Forum Discussion
What is the best PDF file compressor for Windows 11?
Using Libre Office to Export PDFs with Compression, Libre Office is fundamentally a free, open-source office suite, not a dedicated PDF file compressor. You wouldn't install it just to shrink PDFs. But, if you already have it installed, its built-in PDF export feature can actually help you reduce file sizes, especially if the PDF started as a Libre Office document.
Instead of opening an existing PDF, you'd open the original document (like a .docx or .odt) in Libre Office Writer. Then, when you go to File > Export As > Export as PDF... , you get a settings window that has a surprising amount of control over the output.
This is where the compression magic happens.
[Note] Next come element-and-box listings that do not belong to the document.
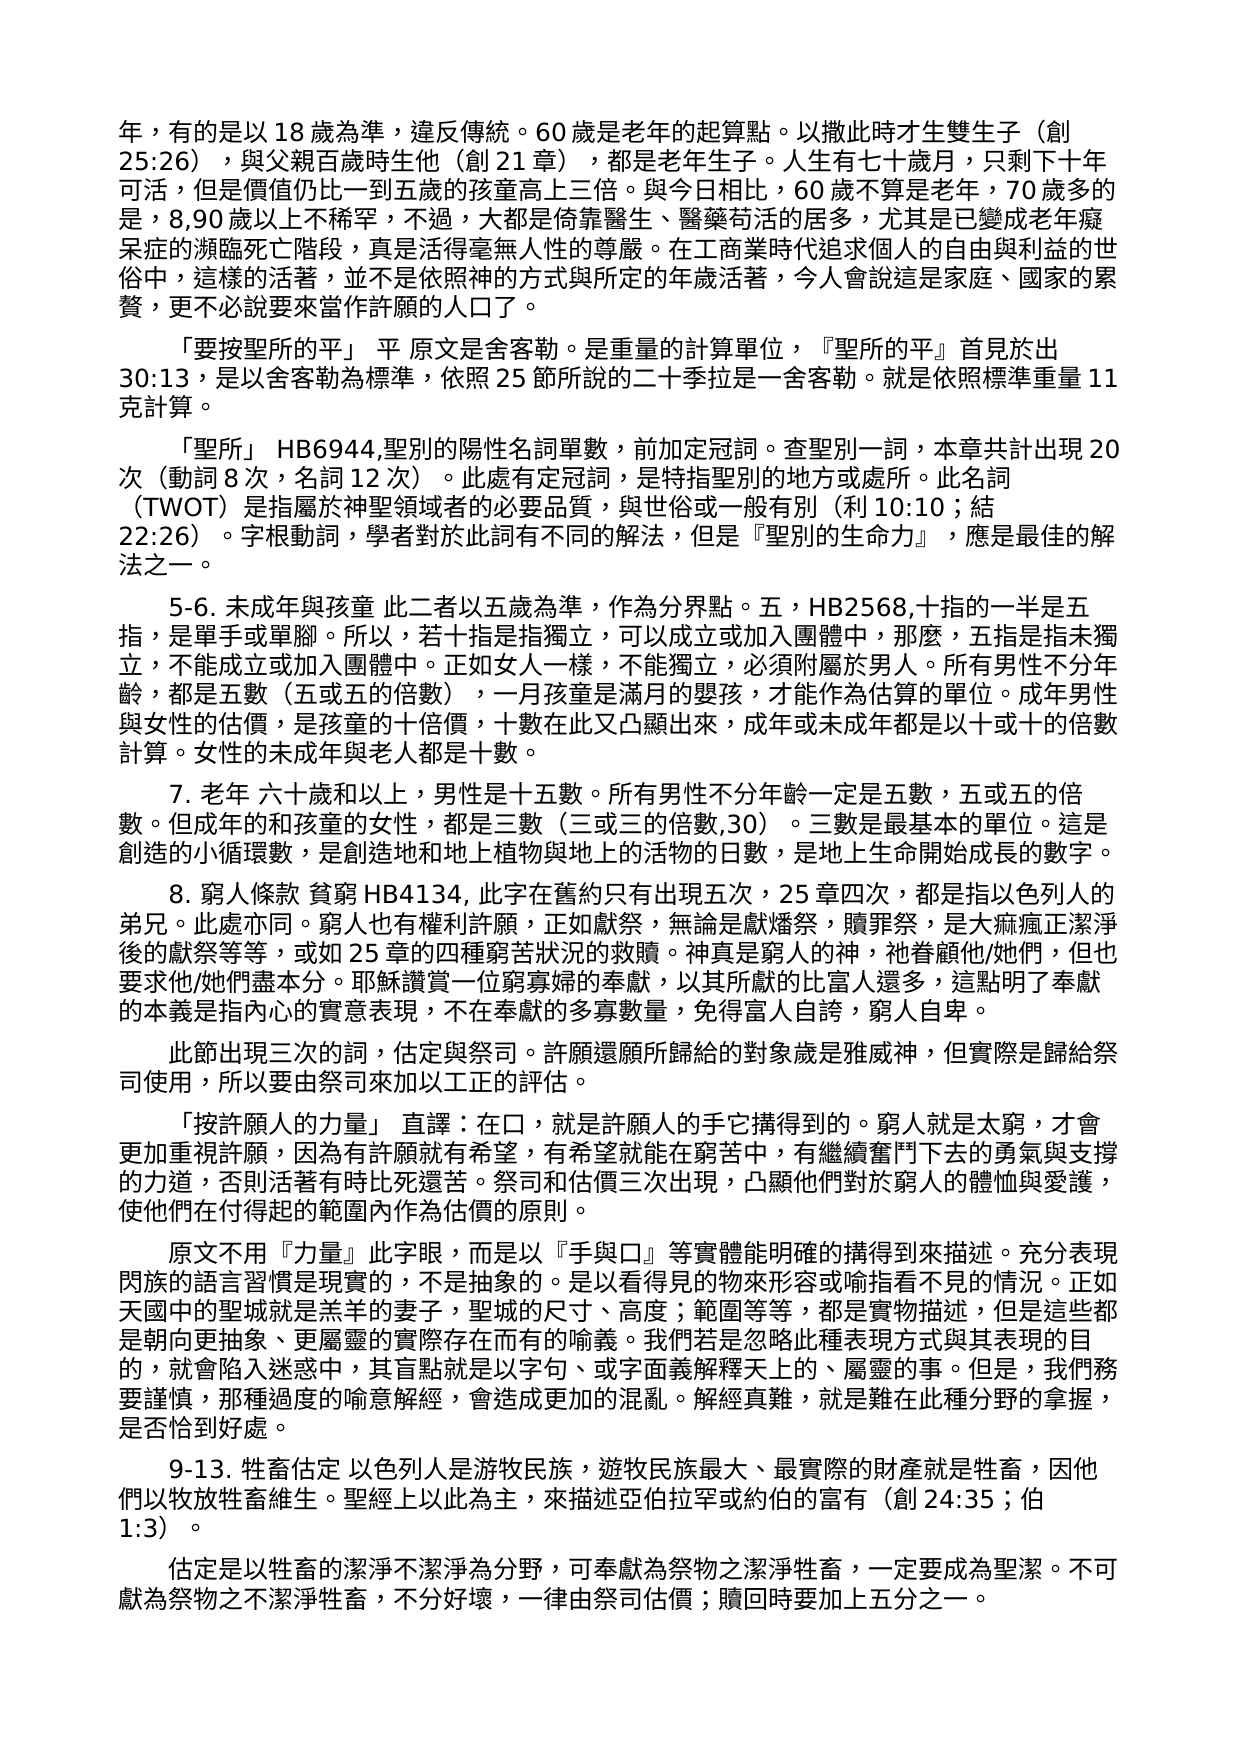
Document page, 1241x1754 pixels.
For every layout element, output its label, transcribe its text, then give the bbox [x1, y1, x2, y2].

text 原文不用『力量』此字眼，而是以『手與口』等實體能明確的搆得到來描述。充分表現閃族的語言習慣是現實的，不是抽象的。是以看得見的物來形容或喻指看不見的情況。正如天國中的聖城就是羔羊的妻子，聖城的尺寸、高度；範圍等等，都是實物描述，但是這些都是朝向更抽象、更屬靈的實際存在而有的喻義。我們若是忽略此種表現方式與其表現的目的，就會陷入迷惑中，其盲點就是以字句、或字面義解釋天上的、屬靈的事。但是，我們務要謹慎，那種過度的喻意解經，會造成更加的混亂。解經真難，就是難在此種分野的拿握，是否恰到好處。 [118, 1239, 1122, 1443]
text 「按許願人的力量」 直譯：在口，就是許願人的手它搆得到的。窮人就是太窮，才會更加重視許願，因為有許願就有希望，有希望就能在窮苦中，有繼續奮鬥下去的勇氣與支撐的力道，否則活著有時比死還苦。祭司和估價三次出現，凸顯他們對於窮人的體恤與愛護，使他們在付得起的範圍內作為估價的原則。 [118, 1110, 1122, 1226]
text 9-13. 牲畜估定 以色列人是游牧民族，遊牧民族最大、最實際的財產就是牲畜，因他們以牧放牲畜維生。聖經上以此為主，來描述亞伯拉罕或約伯的富有（創24:35；伯1:3）。 [118, 1456, 1122, 1543]
text 「聖所」 HB6944,聖別的陽性名詞單數，前加定冠詞。查聖別一詞，本章共計出現20次（動詞8次，名詞12次）。此處有定冠詞，是特指聖別的地方或處所。此名詞（TWOT）是指屬於神聖領域者的必要品質，與世俗或一般有別（利10:10；結22:26）。字根動詞，學者對於此詞有不同的解法，但是『聖別的生命力』，應是最佳的解法之一。 [118, 435, 1122, 581]
text 5-6. 未成年與孩童 此二者以五歲為準，作為分界點。五，HB2568,十指的一半是五指，是單手或單腳。所以，若十指是指獨立，可以成立或加入團體中，那麼，五指是指未獨立，不能成立或加入團體中。正如女人一樣，不能獨立，必須附屬於男人。所有男性不分年齡，都是五數（五或五的倍數），一月孩童是滿月的嬰孩，才能作為估算的單位。成年男性與女性的估價，是孩童的十倍價，十數在此又凸顯出來，成年或未成年都是以十或十的倍數計算。女性的未成年與老人都是十數。 [118, 593, 1122, 768]
text 「要按聖所的平」 平 原文是舍客勒。是重量的計算單位，『聖所的平』首見於出30:13，是以舍客勒為標準，依照25節所說的二十季拉是一舍客勒。就是依照標準重量11克計算。 [118, 335, 1122, 422]
text 此節出現三次的詞，估定與祭司。許願還願所歸給的對象歲是雅威神，但實際是歸給祭司使用，所以要由祭司來加以工正的評估。 [118, 1039, 1122, 1097]
text 8. 窮人條款 貧窮HB4134, 此字在舊約只有出現五次，25章四次，都是指以色列人的弟兄。此處亦同。窮人也有權利許願，正如獻祭，無論是獻燔祭，贖罪祭，是大痲瘋正潔淨後的獻祭等等，或如25章的四種窮苦狀況的救贖。神真是窮人的神，祂眷顧他/她們，但也要求他/她們盡本分。耶穌讚賞一位窮寡婦的奉獻，以其所獻的比富人還多，這點明了奉獻的本義是指內心的實意表現，不在奉獻的多寡數量，免得富人自誇，窮人自卑。 [118, 881, 1122, 1026]
text 估定是以牲畜的潔淨不潔淨為分野，可奉獻為祭物之潔淨牲畜，一定要成為聖潔。不可獻為祭物之不潔淨牲畜，不分好壞，一律由祭司估價；贖回時要加上五分之一。 [118, 1556, 1122, 1614]
text 年，有的是以18歲為準，違反傳統。60歲是老年的起算點。以撒此時才生雙生子（創25:26），與父親百歲時生他（創21章），都是老年生子。人生有七十歲月，只剩下十年可活，但是價值仍比一到五歲的孩童高上三倍。與今日相比，60歲不算是老年，70歲多的是，8,90歲以上不稀罕，不過，大都是倚靠醫生、醫藥苟活的居多，尤其是已變成老年癡呆症的瀕臨死亡階段，真是活得毫無人性的尊嚴。在工商業時代追求個人的自由與利益的世俗中，這樣的活著，並不是依照神的方式與所定的年歲活著，今人會說這是家庭、國家的累贅，更不必說要來當作許願的人口了。 [118, 118, 1122, 322]
text 7. 老年 六十歲和以上，男性是十五數。所有男性不分年齡一定是五數，五或五的倍數。但成年的和孩童的女性，都是三數（三或三的倍數,30）。三數是最基本的單位。這是創造的小循環數，是創造地和地上植物與地上的活物的日數，是地上生命開始成長的數字。 [118, 781, 1122, 868]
You can:
- Adjust JPEG Quality: The "Quality" slider under the "Images" section lets you lower the image quality, which drastically shrinks the file size. It's the same idea as any other good PDF file compressor.
- Downsample Images: You can tell it to lower the resolution (DPI) of all images, which is a great way to slim down a file intended for screen viewing.
- Avoid "Tagged PDF": This is a big one. The official Libre Office help documentation explicitly warns that enabling the "Tagged PDF" option "can increase file size by huge amounts". So, for compression, make sure that box is unchecked.
The major limitation is that Libre Office is not meant to directly edit existing PDFs. You can't just launch it, open a random PDF from the internet, and export a compressed version. For the PDF export settings to work their compression magic, you generally need the original, editable document that the PDF came from.
So, is Libre Office a good PDF file compressor? Yes, but only in a very specific workflow. If you're creating or editing a document and need to control the final PDF's size, Libre Office gives you excellent, fine-tuned control that's completely free.